The international, multicentre, randomized phase III GCIG INTERLACE trial reports significantly higher 5-year progression-free survival (PFS) and overall survival (OS) rates with induction chemotherapy followed by chemoradiotherapy (CRT) vs CRT alone in patients with locally advanced cervical cancer.
The standard of care for locally advanced cervical cancer is cisplatin-based CRT, which is curative in approximately three-quarters of cases. [N Engl J Med 1999;340:1144-1153] However, many patients still relapse and die from metastatic disease. [J Clin Oncol 2008;26:5802-5812]
“Overall, chemotherapy regimens with shorter cycle duration and higher platinum dose intensity [are] associated with improved outcomes,” wrote the INTERLACE investigators. “We conducted a single-arm multicentre phase II trial [CXII study], which showed a high tumour response rate with neoadjuvant short-course once-a-week carboplatin and paclitaxel. This helped design the INTERLACE trial.” [Br J Cancer 2013;108:2464-2469]

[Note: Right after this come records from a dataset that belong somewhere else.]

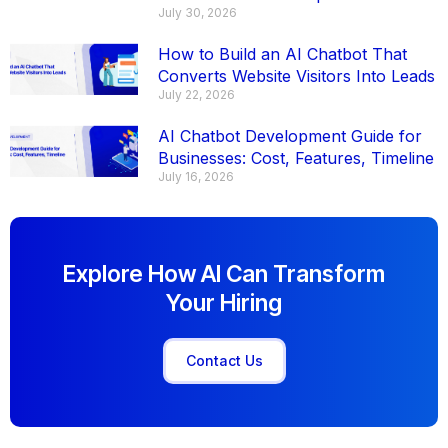
July 30, 2026
How to Build an AI Chatbot That
Converts Website Visitors Into Leads
July 22, 2026
AI Chatbot Development Guide for
Businesses: Cost, Features, Timeline
July 16, 2026
Explore How AI Can Transform
Your Hiring
Contact Us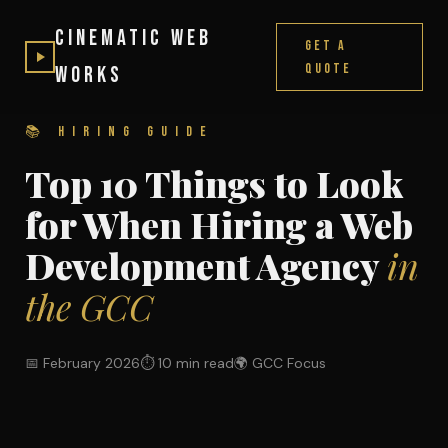
Cinematic Web
Get a
Quote
Works
📚 HIRING GUIDE
Top 10 Things to Look
for When Hiring a Web
Development Agency
in
the GCC
📅 February 2026
⏱ 10 min read
🌍 GCC Focus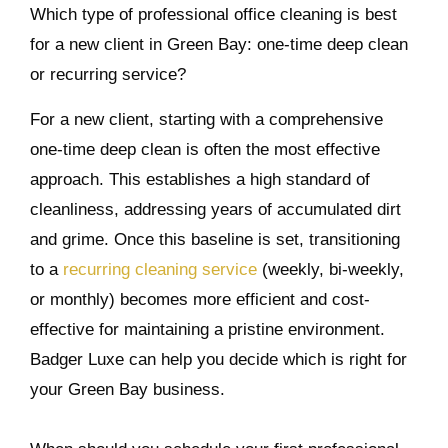
Which type of professional office cleaning is best
for a new client in Green Bay: one-time deep clean
or recurring service?
For a new client, starting with a comprehensive
one-time deep clean is often the most effective
approach. This establishes a high standard of
cleanliness, addressing years of accumulated dirt
and grime. Once this baseline is set, transitioning
to a
recurring cleaning service
(weekly, bi-weekly,
or monthly) becomes more efficient and cost-
effective for maintaining a pristine environment.
Badger Luxe can help you decide which is right for
your Green Bay business.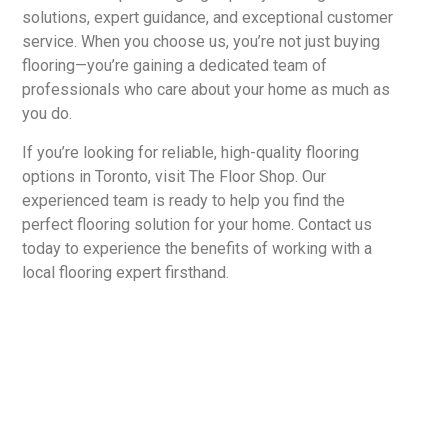
solutions, expert guidance, and exceptional customer
service. When you choose us, you’re not just buying
flooring—you’re gaining a dedicated team of
professionals who care about your home as much as
you do.
If you’re looking for reliable, high-quality flooring
options in Toronto, visit The Floor Shop. Our
experienced team is ready to help you find the
perfect flooring solution for your home. Contact us
today to experience the benefits of working with a
local flooring expert firsthand.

Patients with locally advanced cervical cancer (FIGO 2008 stage IB1 disease with nodal involvement, or stage IB2, IIA, IIB, IIIB or IVA disease) were randomly assigned to the CRT alone group (n=250; once-a-week intravenous cisplatin 40 mg/m² for 5 weeks with 45.0–50.4 Gy external beam radiotherapy delivered in 20–28 fractions plus brachytherapy to achieve a minimum total 2 Gy equivalent dose of 78–86 Gy) or the induction chemotherapy (once-a-week intravenous carboplatin area under the receiver operator curve 2 and paclitaxel 80 mg/m² for 6 weeks) plus CRT group (induction group; n=250). Median interval between induction chemotherapy and CRT was 7 days. [Lancet 2024;404:1525-1535]
After a median follow-up of 67 months, 5-year PFS rates were 72 percent in the induction group and 64 percent in the CRT alone group, with a hazard ratio (HR) of 0.65 (95 percent confidence interval [CI], 0.46–0.91; p=0.013), while the respective 5-year OS rates were 80 and 72 percent, with an HR of 0.60 (95 percent CI, 0.40–0.91; p=0.015). “These findings represent the first published substantial OS improvement among patients with locally advanced cervical cancer since concomitant cisplatin more than two decades ago,” commented the investigators.
“[Furthermore,] the [induction chemotherapy] drugs are cheap and widely available. Therefore, this approach can be readily adopted in all healthcare settings,” they added. “Induction chemotherapy delivered according to the INTERLACE protocol should be included in clinical guidelines as an option to improve outcomes in patients with locally advanced cervical cancer.”
Adverse events (AEs) of any grade occurred in 99 percent of patients in the induction group and 97 percent of patients in the CRT alone group. Grade 3–4 events were reported in 59 and 48 percent of patients in the induction and CRT alone groups, respectively. Grade 3–4 haematological AEs were more common in the induction vs CRT alone group (30 vs 13 percent), while rates of nonhaematological grade 3–4 AEs were similar in both groups. “Importantly, infection rates were similar in both groups,” noted the investigators.
Grade 3–4 vaginal toxicity was only seen in two patients during induction chemotherapy, and there was no difference in all-grade vaginal bleeding between the two groups. “We therefore do not believe vaginal bleeding should be a contraindication for [induction chemotherapy],” remarked the investigators.